Goal - In the page of research abstracts below, the hurricane risk communication abstract lists the measures the study used for "response." List all of them.

Extracted text -
* BEGIN *
11/17/2023 0 Comments
Our new paper is published in the journal Applied Spatial Analysis and Policy. Below is the abstract:
"The coastal community is confronted with heightened risks posed by climate change. Mobile Bay in the United States is a large estuarine system along the Gulf of Mexico (GOM) coast, providing critical ecosystem services for the nation. This region is however subject to increased urbanization and uncertain impacts of climate change. To ensure sustainability of this important ecosystem, it is imperative to examine the changing spatial patterns of community vulnerability to environmental changes in this region. Using data from the U.S. Census of multiple years, we investigate the changing spatial patterns of social vulnerability at the census block group level in Mobile Bay consisting of Mobile County and Baldwin County over the past 20 years (2000 – 2020). Additionally, we utilize hotspot and cluster analyses to formalize the observations of the spatiotemporal changes. Further, we examine how land use and land cover (LULC) changes co-occur with social vulnerability changes across Mobile Bay. We identify several hotspots where land cover has been converted to urban land and social vulnerability has increased. The investigation of the spatial patterns over a relatively long period helps to deepen the insight into the dynamic spatiotemporal changes of social and environmental vulnerability. This insight can better inform future plans to cope with climate change and ensure sustainability. Specifically, hotspots that have undergone urbanization and increased social vulnerability demand special attention from policy makers for future risk mitigation and disaster planning."
5/30/2023 0 Comments
Our new paper identifying effective hurricane risk communication tools was published in the International Journal of Disaster Risk Reduction. Below please find the abstract:
"Coastal regions such as the U.S. Atlantic and Gulf Coasts are highly vulnerable to extreme coastal hazards such as tropical cyclones and major hurricanes. The effects of these hazards pose a threat now and are expected to increase in the future, which highlights the need for coastal communities to receive and understand information regarding risks involved with these hazards. Through this study, we identify points of improvement in the tools used to communicate the short and long-term risk associated with hurricane hazards through three surveys in Mobile, AL, Savannah, GA, and Houston TX. These surveys identify public response to hurricane descriptions, Cone of Uncertainty graphics, and long-term trend graphics. Analysis of trends in responses to these communication tools identifies relationships between risk perceptions and existing factors in each study location. Further, public response to these tools is identified and analyzed using structural equation models for each location with a “response” latent variable containing information from endogenous variables in the survey. Response was measured as action intent, concern for the scenario, reported evacuation likelihood, and interpretation of long-term trends. We identify points of improvement for all three communication tools to aid in public comprehension of the information provided as well as to increase response to hurricane hazards by more effectively communicating risk information. These would help to improve comprehension and increase different responses to tropical storm and hurricane damage from high winds and storm surge with the intent to improve resident response to hazards along the U.S. Atlantic and Gulf Coasts."
* END *
Data rows -
* BEGIN *
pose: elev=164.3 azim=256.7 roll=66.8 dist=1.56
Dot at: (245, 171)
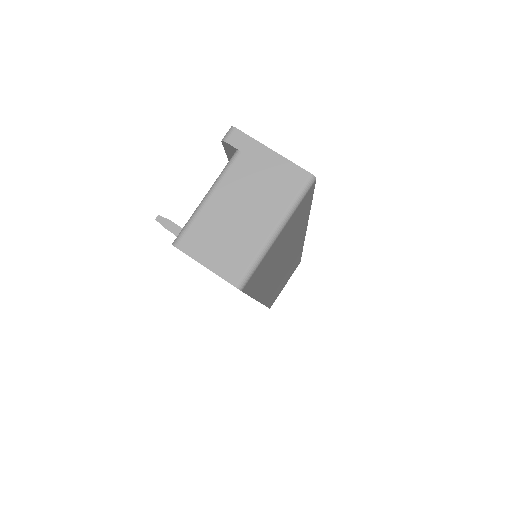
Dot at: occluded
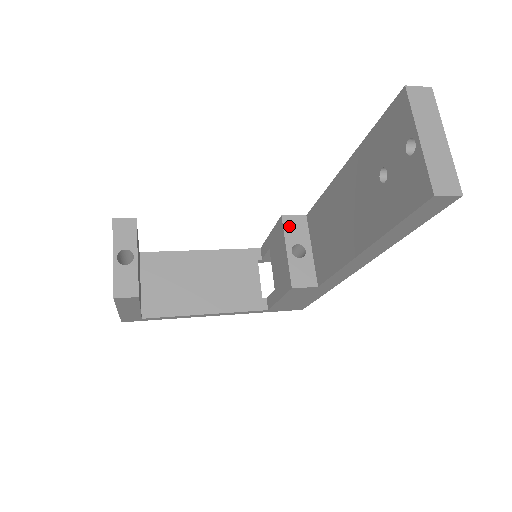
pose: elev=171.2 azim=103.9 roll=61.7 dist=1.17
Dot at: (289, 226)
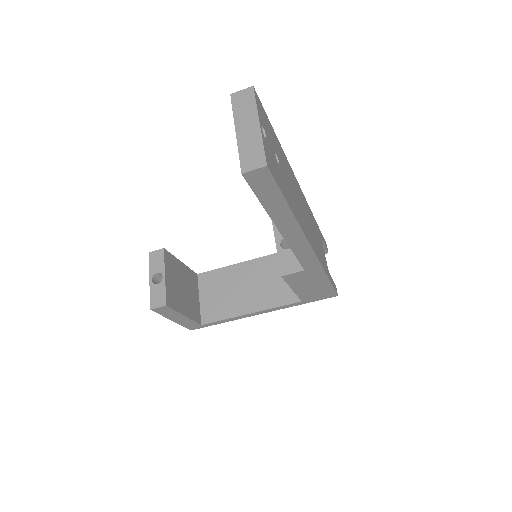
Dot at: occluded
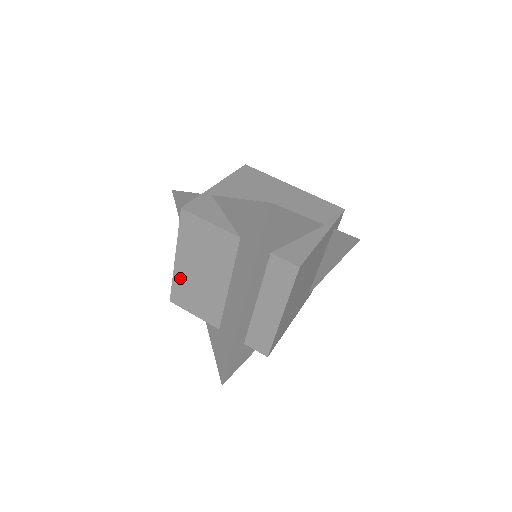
* END *
* BEGIN *
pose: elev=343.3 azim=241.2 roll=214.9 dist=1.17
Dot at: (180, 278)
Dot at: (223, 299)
* END *
Result for this exercise -
- Action intent
- Concern for the scenario
- Reported evacuation likelihood
- Interpretation of long-term trends